WHAT YOU HAVE TO DO
List every line from the records below that contains the word "offsetDistance", matching case exactly.

INFORMATION GIVEN
━━━━━━━━━━

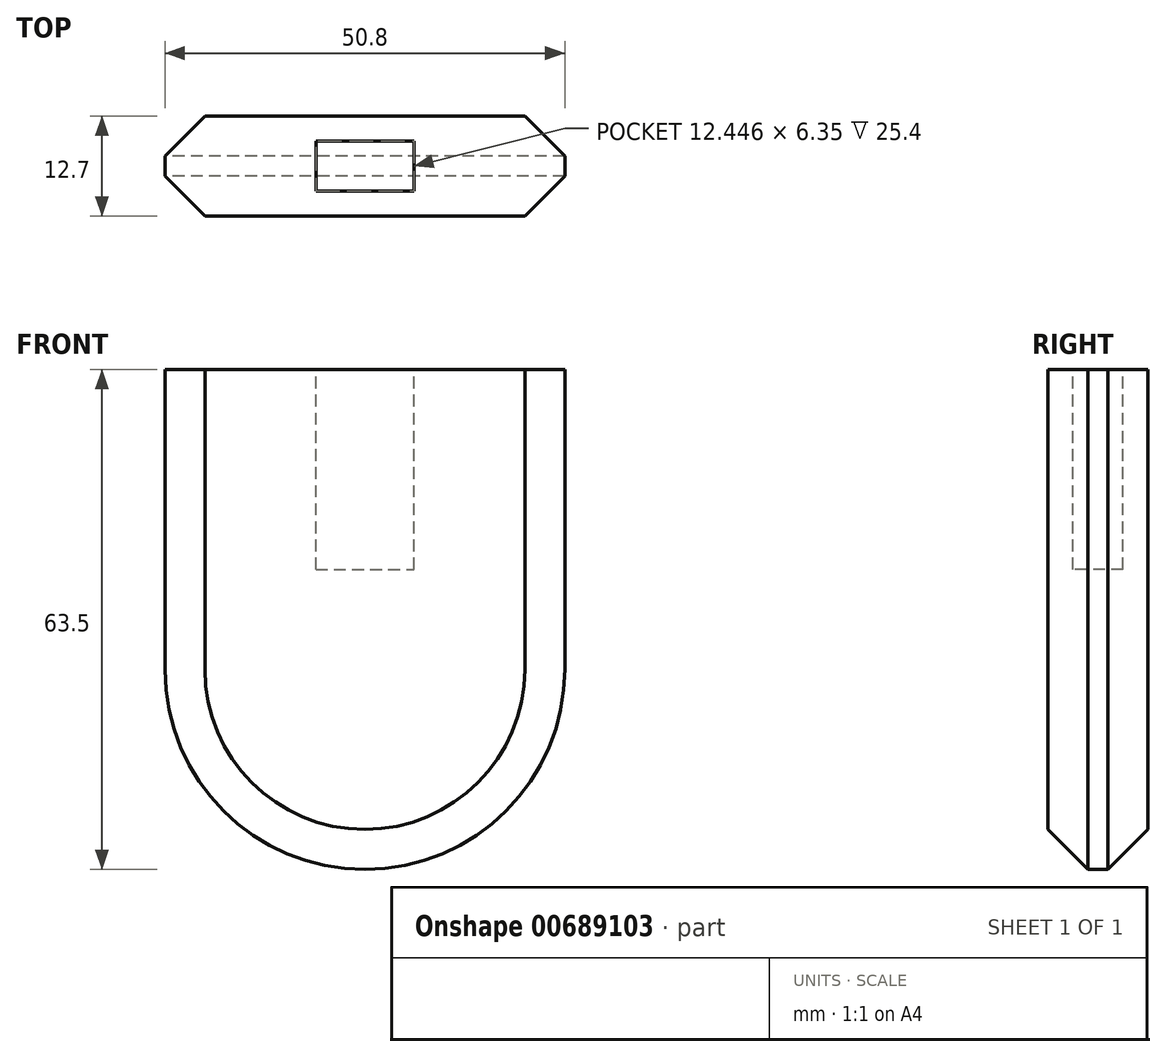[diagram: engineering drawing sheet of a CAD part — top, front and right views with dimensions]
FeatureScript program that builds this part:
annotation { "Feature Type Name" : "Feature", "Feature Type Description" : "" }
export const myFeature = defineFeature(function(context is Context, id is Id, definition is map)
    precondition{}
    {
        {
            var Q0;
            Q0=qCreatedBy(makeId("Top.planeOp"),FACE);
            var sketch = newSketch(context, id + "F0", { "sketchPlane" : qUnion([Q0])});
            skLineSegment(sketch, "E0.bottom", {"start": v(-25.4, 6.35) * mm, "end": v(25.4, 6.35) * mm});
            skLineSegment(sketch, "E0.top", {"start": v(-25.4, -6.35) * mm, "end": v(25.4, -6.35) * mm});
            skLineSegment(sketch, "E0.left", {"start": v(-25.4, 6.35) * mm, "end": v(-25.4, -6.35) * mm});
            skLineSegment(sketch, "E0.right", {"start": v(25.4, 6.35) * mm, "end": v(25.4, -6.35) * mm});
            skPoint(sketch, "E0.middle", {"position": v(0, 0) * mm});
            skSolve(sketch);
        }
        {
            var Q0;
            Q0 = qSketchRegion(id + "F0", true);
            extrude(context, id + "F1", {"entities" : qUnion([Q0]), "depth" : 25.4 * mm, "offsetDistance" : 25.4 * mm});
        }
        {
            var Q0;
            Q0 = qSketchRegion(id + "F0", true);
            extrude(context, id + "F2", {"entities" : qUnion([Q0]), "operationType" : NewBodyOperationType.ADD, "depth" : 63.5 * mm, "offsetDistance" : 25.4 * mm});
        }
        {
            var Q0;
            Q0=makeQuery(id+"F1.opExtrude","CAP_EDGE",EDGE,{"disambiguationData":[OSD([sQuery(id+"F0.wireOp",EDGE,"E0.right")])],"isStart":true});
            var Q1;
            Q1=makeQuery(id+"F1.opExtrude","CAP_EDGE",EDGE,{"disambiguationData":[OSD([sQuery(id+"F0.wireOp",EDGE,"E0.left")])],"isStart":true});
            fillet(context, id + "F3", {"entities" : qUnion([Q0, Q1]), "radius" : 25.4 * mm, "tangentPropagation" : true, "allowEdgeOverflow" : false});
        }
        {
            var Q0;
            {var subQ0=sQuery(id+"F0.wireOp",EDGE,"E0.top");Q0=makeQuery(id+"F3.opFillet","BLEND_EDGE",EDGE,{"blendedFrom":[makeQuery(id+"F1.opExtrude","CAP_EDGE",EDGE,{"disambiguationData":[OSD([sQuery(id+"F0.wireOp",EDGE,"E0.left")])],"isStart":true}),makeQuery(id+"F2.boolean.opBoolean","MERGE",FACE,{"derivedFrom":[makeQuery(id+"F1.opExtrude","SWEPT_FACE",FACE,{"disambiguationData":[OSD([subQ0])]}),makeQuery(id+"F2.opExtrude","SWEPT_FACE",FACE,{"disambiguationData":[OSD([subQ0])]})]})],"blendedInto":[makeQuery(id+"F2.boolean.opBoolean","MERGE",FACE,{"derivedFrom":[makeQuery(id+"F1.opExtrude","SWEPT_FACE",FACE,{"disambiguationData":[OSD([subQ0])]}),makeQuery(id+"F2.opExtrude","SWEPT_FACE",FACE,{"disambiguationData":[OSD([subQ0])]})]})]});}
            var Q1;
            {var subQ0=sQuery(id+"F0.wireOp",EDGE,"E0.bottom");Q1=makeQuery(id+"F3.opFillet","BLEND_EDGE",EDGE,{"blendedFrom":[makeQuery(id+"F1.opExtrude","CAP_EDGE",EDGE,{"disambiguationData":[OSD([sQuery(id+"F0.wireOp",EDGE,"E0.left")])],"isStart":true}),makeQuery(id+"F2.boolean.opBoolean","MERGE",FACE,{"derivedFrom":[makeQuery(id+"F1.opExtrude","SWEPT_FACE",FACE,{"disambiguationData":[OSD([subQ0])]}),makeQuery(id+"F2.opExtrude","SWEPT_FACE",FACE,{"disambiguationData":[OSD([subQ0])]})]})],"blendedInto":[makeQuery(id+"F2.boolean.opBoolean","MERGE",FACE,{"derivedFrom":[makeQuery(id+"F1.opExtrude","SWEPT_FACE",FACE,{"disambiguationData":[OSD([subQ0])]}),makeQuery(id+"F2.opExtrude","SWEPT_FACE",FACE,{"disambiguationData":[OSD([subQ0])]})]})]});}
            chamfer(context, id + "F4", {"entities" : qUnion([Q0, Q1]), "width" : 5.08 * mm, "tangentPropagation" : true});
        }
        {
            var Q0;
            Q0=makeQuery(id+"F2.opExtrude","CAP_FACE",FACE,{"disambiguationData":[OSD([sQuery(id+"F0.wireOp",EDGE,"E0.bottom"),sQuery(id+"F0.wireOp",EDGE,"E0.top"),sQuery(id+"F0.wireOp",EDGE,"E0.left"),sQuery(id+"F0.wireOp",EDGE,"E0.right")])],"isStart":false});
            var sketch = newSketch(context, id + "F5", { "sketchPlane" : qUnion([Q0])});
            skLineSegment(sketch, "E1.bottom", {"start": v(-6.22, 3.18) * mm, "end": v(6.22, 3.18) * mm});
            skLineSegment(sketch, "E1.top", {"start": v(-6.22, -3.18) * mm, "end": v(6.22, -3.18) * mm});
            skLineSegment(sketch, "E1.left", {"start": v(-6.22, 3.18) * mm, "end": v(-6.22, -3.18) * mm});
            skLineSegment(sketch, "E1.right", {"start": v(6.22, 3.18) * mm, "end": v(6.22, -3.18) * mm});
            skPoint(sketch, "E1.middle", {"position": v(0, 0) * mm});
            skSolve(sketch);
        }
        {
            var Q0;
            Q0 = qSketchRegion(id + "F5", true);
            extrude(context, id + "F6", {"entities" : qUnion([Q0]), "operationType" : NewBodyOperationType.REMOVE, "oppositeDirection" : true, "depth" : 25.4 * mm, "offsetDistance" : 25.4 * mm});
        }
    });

━━━━━━━━━━

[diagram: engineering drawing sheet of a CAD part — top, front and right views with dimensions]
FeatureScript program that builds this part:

━━━━━━━━━━

TASK RESULT
            extrude(context, id + "F1", {"entities" : qUnion([Q0]), "depth" : 25.4 * mm, "offsetDistance" : 25.4 * mm});
            extrude(context, id + "F2", {"entities" : qUnion([Q0]), "operationType" : NewBodyOperationType.ADD, "depth" : 63.5 * mm, "offsetDistance" : 25.4 * mm});
            extrude(context, id + "F6", {"entities" : qUnion([Q0]), "operationType" : NewBodyOperationType.REMOVE, "oppositeDirection" : true, "depth" : 25.4 * mm, "offsetDistance" : 25.4 * mm});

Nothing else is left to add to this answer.